Os homens não são anjos, pelo que desejar que o sejam não nos levará a lado nenhum. E, para as coisas funcionarem, nem os homens precisam de ser anjos: é precisamente sobre esse pressuposto que as repúblicas liberais foram construídas e é por isso que existem instituições para enquadrar e fiscalizar a actividade política. Querem políticos melhores e bem preparados nos debates? Obriguem-nos a ser melhores.

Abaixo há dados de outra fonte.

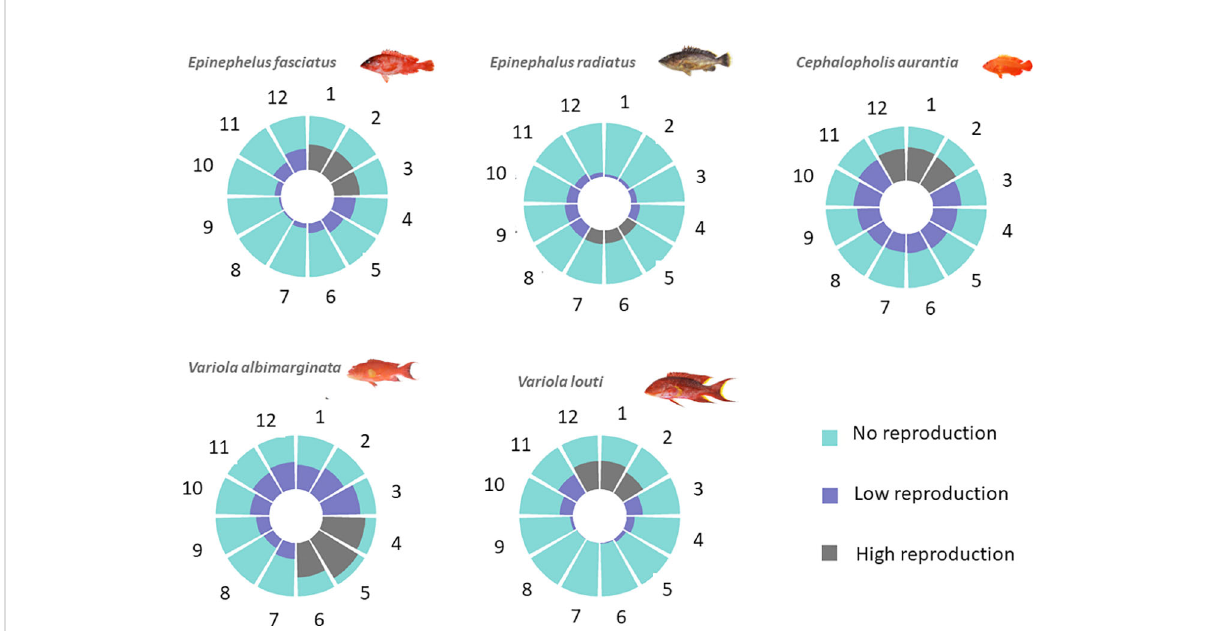
FIGURE 4 Reproduction period and intensity of grouper species around La Re ́ union Island. The reproduction intensity was quanti fi ed according to the monthly level of the gonadosomatic index (GSI) of the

Ora, há algo aí que tem falhado.

Talvez não seja a afirmação mais segura de se fazer num jornal mas, em grande medida, parece-me que é nos meios de comunicação que se localiza o problema – porque também a eles compete escrutinar os políticos e informar os cidadãos que, por falta de tempo ou incapacidade, não podem aprofundar os seus conhecimentos acerca de todos os assuntos da sociedade. Isto porque informar não é só reportar o que foi dito. É, fundamentalmente, fazer fact-checking e prevenir que o ar se torne irrespirável. Ora, seja porque se perseguem polémicas (que vendem mais), porque optam por servir como caixa-de-ressonância de comunicados ou porque as redacções não têm recursos suficientes para esse tipo de análise, isso não tem sucedido. Ou, pelo menos, não tem sucedido em tempo útil.

Digo isto com o à-vontade de quem diagnostica um problema que não sabe se é (mas gostava que fosse) resolúvel. Reconheço que não vejo que a situação esteja pior do que estava há uns anos – sobretudo naqueles tempos em que só se viam virtudes no caminho ruinoso do PS de Sócrates. Acho, de resto, que as dores causadas pela crise fizeram com que todos nos importássemos mais com o que fazem e dizem os políticos, o que melhorou em muito o seu escrutínio. Mas agora, sem troika e à beira de entrar em ano eleitoral (com tudo o que isso poderá significar em volume de demagogias), seria muito bom que o escrutínio funcionasse e os mitos ficassem, tanto quanto possível, à margem dos factos. Ganhávamos todos.